Declaration type that simulates an interface

In c#/java i would have created an interface and instantiated an object that implments it. In the following code i dont know how to declare the variable based on the returned type.

This same thing would have happened if i would have used the from_path() function.

What is the correct declaration in this situation?
thanks again

dan@dan-VirtualBox:~/Downloads/csvreaders/rustcsvreader$ cargo build --release
   Compiling rustcsvreader v0.1.0 (file:///home/dan/Downloads/csvreaders/rustcsvreader)
error[E0308]: mismatched types
  --> src/main.rs:39:28
   |
39 | 		csv::Reader::from_reader(d)	
   | 		                         ^ expected struct `std::io::Stdin`, found &[u8]
   |
   = note: expected type `std::io::Stdin`
              found type `&[u8]`



	let mut rdr : csv::Reader<_> = 
	if !mmap_open {
		csv::Reader::from_reader(std::io::stdin())
	} else {
		let mmap = match Mmap::open_path("/home/dan/2008.csv", Protection::Read) {
			Ok(mmap) => mmap,
			Err(_) => { println!("mmap open fail"); return ; }
		};
		let d = unsafe { mmap.as_slice() };
		csv::Reader::from_reader(d)	
	};

You'll do something similar to C#/Java in Rust - put the concrete type behind a trait object of std::io::Read.
For example:

let mut rdr : csv::Reader<Box<std::io::Read>> = 
	if !mmap_open {
		csv::Reader::from_reader(Box::new(std::io::stdin()))
	} else {
		let mmap = match Mmap::open_path("/home/dan/2008.csv", Protection::Read) {
			Ok(mmap) => mmap,
			Err(_) => { println!("mmap open fail"); return ; }
		};
		let d = unsafe { mmap.as_slice() };
		csv::Reader::from_reader(Box::new(d))	
	};
1 Like

How did you know that was the trait?
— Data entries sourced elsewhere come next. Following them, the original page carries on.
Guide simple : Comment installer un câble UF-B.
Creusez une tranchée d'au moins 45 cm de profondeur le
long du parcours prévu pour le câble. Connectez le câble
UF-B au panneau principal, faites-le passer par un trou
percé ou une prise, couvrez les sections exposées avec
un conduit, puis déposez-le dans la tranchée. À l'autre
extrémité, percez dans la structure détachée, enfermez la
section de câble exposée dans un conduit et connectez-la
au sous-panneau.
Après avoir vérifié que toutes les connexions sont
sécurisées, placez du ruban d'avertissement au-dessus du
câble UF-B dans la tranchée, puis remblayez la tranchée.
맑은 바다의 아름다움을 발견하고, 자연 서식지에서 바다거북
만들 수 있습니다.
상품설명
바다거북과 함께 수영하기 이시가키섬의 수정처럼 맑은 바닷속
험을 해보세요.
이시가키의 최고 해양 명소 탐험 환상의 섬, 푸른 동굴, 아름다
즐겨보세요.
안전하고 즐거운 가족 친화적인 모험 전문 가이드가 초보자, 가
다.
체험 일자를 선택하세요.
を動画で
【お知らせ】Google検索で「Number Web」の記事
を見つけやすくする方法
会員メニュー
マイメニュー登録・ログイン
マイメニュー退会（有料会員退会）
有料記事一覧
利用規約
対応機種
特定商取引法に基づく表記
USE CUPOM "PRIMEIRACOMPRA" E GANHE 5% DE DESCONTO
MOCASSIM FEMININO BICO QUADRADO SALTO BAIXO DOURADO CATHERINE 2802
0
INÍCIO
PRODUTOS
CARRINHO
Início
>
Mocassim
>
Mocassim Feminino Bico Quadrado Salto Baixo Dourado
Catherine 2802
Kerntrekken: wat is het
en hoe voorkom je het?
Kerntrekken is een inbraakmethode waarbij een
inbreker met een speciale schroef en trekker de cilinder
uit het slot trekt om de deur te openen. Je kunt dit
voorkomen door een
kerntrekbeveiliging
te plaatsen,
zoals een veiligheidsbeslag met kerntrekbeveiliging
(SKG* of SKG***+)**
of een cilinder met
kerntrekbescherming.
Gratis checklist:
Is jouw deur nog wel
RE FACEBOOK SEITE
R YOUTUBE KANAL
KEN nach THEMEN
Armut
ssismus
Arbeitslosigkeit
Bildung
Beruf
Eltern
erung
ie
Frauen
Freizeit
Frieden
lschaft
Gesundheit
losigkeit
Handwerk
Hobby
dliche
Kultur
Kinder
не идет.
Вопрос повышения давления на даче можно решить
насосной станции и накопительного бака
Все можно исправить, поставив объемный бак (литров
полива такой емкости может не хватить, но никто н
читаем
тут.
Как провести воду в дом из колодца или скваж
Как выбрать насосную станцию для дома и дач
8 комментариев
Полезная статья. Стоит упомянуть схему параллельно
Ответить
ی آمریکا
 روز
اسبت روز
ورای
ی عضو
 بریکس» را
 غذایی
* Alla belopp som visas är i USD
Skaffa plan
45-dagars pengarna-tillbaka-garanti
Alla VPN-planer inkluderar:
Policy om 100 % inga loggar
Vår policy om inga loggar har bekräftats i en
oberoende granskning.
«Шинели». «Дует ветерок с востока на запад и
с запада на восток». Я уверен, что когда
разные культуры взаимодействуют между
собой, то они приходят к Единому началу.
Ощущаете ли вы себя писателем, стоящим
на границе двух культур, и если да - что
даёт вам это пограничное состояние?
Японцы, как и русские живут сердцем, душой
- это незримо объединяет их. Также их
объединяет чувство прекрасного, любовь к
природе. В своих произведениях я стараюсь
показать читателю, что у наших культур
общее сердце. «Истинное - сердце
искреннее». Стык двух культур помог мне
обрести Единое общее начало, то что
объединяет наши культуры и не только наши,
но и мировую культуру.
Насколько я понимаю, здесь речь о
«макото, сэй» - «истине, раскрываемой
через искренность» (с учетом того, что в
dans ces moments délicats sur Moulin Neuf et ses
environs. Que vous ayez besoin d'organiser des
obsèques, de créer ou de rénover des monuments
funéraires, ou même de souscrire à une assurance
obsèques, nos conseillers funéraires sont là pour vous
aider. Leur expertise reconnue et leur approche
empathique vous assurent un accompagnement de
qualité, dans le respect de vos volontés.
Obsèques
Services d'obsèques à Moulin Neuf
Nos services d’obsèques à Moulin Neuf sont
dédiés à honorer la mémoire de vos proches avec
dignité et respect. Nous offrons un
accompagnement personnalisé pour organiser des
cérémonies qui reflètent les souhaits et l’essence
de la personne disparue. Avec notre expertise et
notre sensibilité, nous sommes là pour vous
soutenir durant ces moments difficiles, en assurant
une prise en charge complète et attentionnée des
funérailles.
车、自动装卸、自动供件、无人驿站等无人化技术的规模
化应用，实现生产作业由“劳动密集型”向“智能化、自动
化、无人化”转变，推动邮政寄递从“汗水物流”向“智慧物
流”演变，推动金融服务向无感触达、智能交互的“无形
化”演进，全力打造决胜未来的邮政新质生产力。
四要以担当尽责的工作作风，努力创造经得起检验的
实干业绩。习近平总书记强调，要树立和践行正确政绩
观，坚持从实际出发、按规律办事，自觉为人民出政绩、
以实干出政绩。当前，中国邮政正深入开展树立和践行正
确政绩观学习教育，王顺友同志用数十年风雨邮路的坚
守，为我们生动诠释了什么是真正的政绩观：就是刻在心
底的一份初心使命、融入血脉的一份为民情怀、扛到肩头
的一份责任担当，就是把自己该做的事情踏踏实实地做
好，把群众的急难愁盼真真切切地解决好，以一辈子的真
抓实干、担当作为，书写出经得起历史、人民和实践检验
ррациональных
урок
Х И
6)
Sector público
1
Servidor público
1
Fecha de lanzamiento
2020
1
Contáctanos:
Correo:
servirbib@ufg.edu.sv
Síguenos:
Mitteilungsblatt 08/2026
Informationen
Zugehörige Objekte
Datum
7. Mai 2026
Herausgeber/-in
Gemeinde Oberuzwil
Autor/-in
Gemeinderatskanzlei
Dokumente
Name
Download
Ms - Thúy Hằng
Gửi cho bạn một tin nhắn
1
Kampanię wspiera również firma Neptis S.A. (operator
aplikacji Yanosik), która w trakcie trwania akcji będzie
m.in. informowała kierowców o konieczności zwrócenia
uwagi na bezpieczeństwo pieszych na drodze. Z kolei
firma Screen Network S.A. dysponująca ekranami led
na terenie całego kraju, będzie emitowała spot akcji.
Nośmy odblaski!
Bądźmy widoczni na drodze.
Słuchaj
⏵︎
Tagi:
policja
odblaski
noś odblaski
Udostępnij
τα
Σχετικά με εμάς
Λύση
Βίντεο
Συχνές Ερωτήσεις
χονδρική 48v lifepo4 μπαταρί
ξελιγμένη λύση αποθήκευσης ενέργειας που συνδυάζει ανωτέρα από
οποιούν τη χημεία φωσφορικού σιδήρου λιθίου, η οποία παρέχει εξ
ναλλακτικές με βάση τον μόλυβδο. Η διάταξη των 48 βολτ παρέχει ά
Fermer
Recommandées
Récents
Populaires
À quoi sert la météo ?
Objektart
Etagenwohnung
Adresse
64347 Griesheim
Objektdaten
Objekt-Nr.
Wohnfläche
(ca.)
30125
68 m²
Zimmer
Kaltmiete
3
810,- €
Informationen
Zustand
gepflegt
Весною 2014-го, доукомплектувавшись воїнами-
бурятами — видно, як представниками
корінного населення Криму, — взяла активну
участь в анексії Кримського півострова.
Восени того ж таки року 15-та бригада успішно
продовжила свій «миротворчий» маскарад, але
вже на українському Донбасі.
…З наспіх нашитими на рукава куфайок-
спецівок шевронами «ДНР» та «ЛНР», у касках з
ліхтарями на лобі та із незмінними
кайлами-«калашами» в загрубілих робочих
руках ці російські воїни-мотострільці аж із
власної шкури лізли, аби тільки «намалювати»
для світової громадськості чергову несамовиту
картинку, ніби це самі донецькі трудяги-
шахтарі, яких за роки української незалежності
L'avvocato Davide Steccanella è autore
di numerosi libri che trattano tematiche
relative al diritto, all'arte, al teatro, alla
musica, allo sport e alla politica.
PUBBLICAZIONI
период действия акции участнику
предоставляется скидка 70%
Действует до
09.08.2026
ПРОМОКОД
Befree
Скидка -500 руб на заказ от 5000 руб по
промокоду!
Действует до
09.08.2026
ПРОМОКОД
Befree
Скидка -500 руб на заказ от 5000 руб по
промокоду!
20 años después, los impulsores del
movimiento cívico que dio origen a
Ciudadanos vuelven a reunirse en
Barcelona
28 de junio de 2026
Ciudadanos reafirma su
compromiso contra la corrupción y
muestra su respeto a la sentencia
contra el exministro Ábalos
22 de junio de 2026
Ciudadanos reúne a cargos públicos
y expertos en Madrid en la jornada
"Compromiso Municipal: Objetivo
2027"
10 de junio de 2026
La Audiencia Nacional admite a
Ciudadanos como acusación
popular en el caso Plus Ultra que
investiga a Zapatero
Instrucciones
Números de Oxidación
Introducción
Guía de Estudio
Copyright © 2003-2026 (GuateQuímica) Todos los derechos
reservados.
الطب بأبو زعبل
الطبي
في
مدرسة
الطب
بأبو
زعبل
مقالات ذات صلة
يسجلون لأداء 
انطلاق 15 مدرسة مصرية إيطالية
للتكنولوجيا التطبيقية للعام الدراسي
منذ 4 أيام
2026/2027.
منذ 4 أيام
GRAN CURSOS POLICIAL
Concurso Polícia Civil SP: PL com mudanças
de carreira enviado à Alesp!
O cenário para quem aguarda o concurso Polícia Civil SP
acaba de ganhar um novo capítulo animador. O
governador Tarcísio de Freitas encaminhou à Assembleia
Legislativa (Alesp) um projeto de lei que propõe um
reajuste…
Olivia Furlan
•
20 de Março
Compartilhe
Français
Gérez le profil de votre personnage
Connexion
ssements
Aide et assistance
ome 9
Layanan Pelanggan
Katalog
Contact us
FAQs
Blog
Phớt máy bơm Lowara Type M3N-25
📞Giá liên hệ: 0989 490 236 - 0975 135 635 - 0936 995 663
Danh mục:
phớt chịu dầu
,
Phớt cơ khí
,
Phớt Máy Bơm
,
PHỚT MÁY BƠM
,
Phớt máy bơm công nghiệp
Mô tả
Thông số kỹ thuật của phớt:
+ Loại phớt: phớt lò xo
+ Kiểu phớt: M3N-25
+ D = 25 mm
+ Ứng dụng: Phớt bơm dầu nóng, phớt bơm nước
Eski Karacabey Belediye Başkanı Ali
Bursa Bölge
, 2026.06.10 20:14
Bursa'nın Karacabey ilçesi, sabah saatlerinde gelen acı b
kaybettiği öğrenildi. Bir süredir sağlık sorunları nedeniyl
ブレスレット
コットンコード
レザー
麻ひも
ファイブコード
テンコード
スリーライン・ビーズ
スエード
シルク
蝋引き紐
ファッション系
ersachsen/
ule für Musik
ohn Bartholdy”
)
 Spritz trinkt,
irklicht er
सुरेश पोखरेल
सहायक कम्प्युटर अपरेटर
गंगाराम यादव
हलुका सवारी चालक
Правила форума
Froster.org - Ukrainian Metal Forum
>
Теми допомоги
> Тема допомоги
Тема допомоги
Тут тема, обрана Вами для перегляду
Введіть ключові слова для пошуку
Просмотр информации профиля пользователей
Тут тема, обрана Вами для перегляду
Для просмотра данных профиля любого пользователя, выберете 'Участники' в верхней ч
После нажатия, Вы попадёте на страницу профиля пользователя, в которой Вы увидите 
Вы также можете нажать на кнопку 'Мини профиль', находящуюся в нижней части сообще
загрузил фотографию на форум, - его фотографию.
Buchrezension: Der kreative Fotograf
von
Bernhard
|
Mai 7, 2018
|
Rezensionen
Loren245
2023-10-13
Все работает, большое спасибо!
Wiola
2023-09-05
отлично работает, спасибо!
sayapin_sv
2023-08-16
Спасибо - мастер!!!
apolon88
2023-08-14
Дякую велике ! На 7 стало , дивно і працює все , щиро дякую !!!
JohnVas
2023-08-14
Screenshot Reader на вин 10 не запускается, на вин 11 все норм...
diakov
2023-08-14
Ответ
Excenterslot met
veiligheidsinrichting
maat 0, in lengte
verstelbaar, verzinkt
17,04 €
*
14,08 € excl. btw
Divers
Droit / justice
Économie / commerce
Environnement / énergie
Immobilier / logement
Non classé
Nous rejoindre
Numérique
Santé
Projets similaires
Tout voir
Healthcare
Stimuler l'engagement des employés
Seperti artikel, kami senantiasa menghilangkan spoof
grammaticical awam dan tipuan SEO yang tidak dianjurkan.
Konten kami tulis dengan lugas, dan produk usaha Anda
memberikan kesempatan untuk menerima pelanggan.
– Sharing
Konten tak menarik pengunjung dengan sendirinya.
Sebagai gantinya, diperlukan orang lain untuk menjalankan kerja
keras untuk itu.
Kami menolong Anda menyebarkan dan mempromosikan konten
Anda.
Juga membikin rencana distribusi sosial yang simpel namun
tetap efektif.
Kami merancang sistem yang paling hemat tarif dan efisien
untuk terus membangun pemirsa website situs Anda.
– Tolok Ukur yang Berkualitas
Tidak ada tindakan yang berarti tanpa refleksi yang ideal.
I didn't see that in the documentation.

thanks
also i get this now:

let mut rdr : csv::Reader<Box<std::io::Reader>> =  ...

   Compiling rustcsvreader v0.1.0 (file:///home/dan/Downloads/csvreaders/rustcsvreader)
error[E0412]: cannot find type `Reader` in module `std::io`
  --> src/main.rs:30:41
   |
30 | 	let mut rdr : csv::Reader<Box<std::io::Reader>> = 
   | 	                                       ^^^^^^ did you mean `Read`?
   |
   = help: possible candidate is found in another module, you can import it into scope:
             `use csv::Reader;`

Sorry, typo (that I just edited) - it should say csv::Reader<Box<std::io::Read>>, not ...io::Reader

Thanks for the quick followup, That code produces this:

dan@dan-VirtualBox:~/Downloads/csvreaders/rustcsvreader$ cargo build --release
   Compiling rustcsvreader v0.1.0 (file:///home/dan/Downloads/csvreaders/rustcsvreader)
error[E0308]: mismatched types
  --> src/main.rs:32:28
   |
32 | 		csv::Reader::from_reader(std::io::stdin())
   | 		                         ^^^^^^^^^^^^^^^^ expected struct `std::boxed::Box`, found struct `std::io::Stdin`
   |
   = note: expected type `std::boxed::Box<std::io::Read>`
              found type `std::io::Stdin`

error[E0308]: mismatched types
  --> src/main.rs:39:28
   |
39 | 		csv::Reader::from_reader(d)	
   | 		                         ^ expected struct `std::boxed::Box`, found &[u8]
   |
   = note: expected type `std::boxed::Box<std::io::Read>`
              found type `&[u8]`

You're missing the Box::new(...) portions that are in my example.

compiled. i don't understand why that works and how you knew to do that.

thanks

csv::Reader - Rust - if you look right above that function doc you'll see a "impl<R: Read> Reader<R>" heading. That means all the functions doc'd below that heading (and until some other similar heading) are available when R:Read, and from_reader is fn from_reader(rdr: R) -> Reader<R>

io::Read and io::Write are very commonly used as type bounds for (sync) I/O. In Java land, that's roughly equivalent to InputStream and OutputStream.

Which bits? Happy to try and explain any or all of it :slight_smile:

The Box::new(...)

I guess i don't know what Box is or does and how that type can be used interchangably.

Take a look at Using Trait Objects that Allow for Values of Different Types - The Rust Programming Language to start with.